Bitcoin has hit a new all-time high breaking through $20,000 (£14,800).
The volatile virtual currency has gained more than 170% this year amid stock market turmoil.
On Wednesday Bitcoin jumped 4.5% to as much as $20,440 buoyed by demand from large investors keen on its potential for quick profits.
There are also expectations that it may gain more widespread traction as a payment method from the likes of Starbucks and Microsoft.
But it has been a bumpy ride for investors, with the cryptocurrency passing $19,000 in November before dropping sharply.
A previously rally in 2017 saw it come close to breaking through the $20,000 level. But it has also hit extreme lows and has fallen below $3,300 previously.

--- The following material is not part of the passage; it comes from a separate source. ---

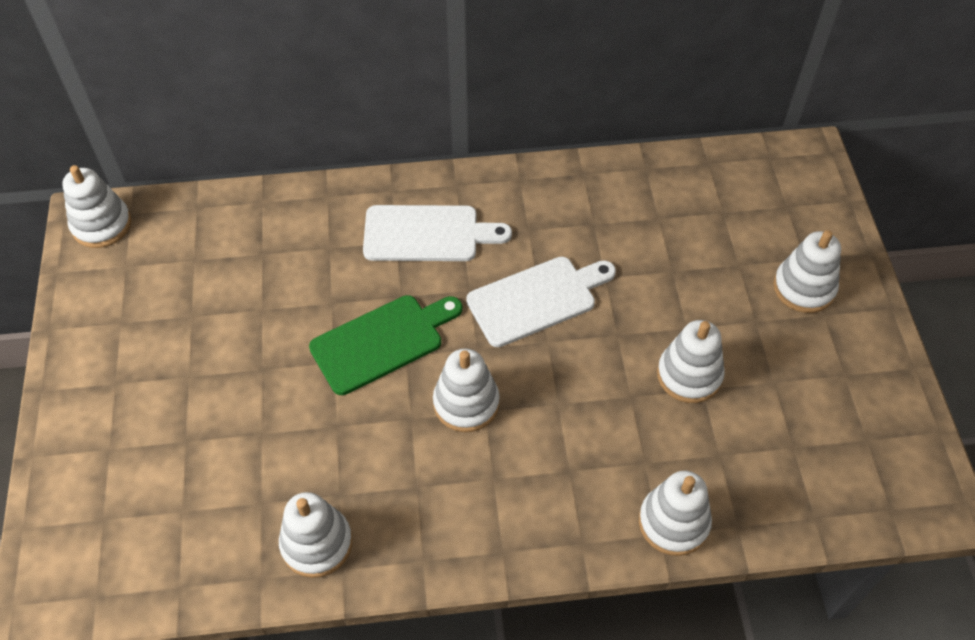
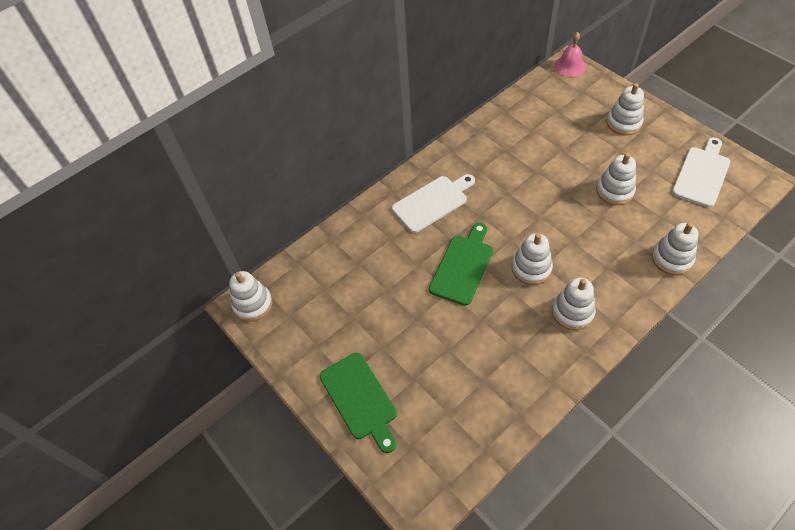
camera: 30 degrees left, 0 degrees up
white stacking toy [279,492,352,578] -> white stacking toy moved to [552,278,596,330]
white cutting board [466,257,616,347] -> white cutting board moved to [672,137,730,207]
none -> green cutting board [320,353,397,453]
none -> pink bell [555,32,586,77]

Bitcoin is widely traded much like real currencies such as the pound and the US dollar. But it also has growing support as a form of payment with PayPal among the most recent adopters of digital currencies.
However, Bank of England Governor Andrew Bailey has cautioned over its use as a means of payment.
“I have to be honest, it is hard to see that Bitcoin has what we tend to call intrinsic value,” Mr Bailey said in October. “It may have extrinsic value in the sense that people want it.”
He said he was “very nervous” about people using Bitcoin for payments pointing out that investors should realise its price is extremely volatile.
While the price of Bitcoin has seen a massive increase this year, it has seen many peaks and troughs since it was created in 2009.
Speaking on the BBC’s Asia Business Report, Yana Afanasieva, founder of consultancy firm Competitive Compliance, said to expect more “ups and downs” in the coming months.
When asked about a potential crash she said: “That’s the nature of cryptocurrencies as there are some players who could try and manipulate it and there is no government or international body that would try to somehow preserve the price.”
Lucas Huang at currency exchange platform Tokenlon said it was “surprising” that Bitcoin had hit an all-time high, saying it “may be a sign that institutional buyers have a bigger play in this bull run”.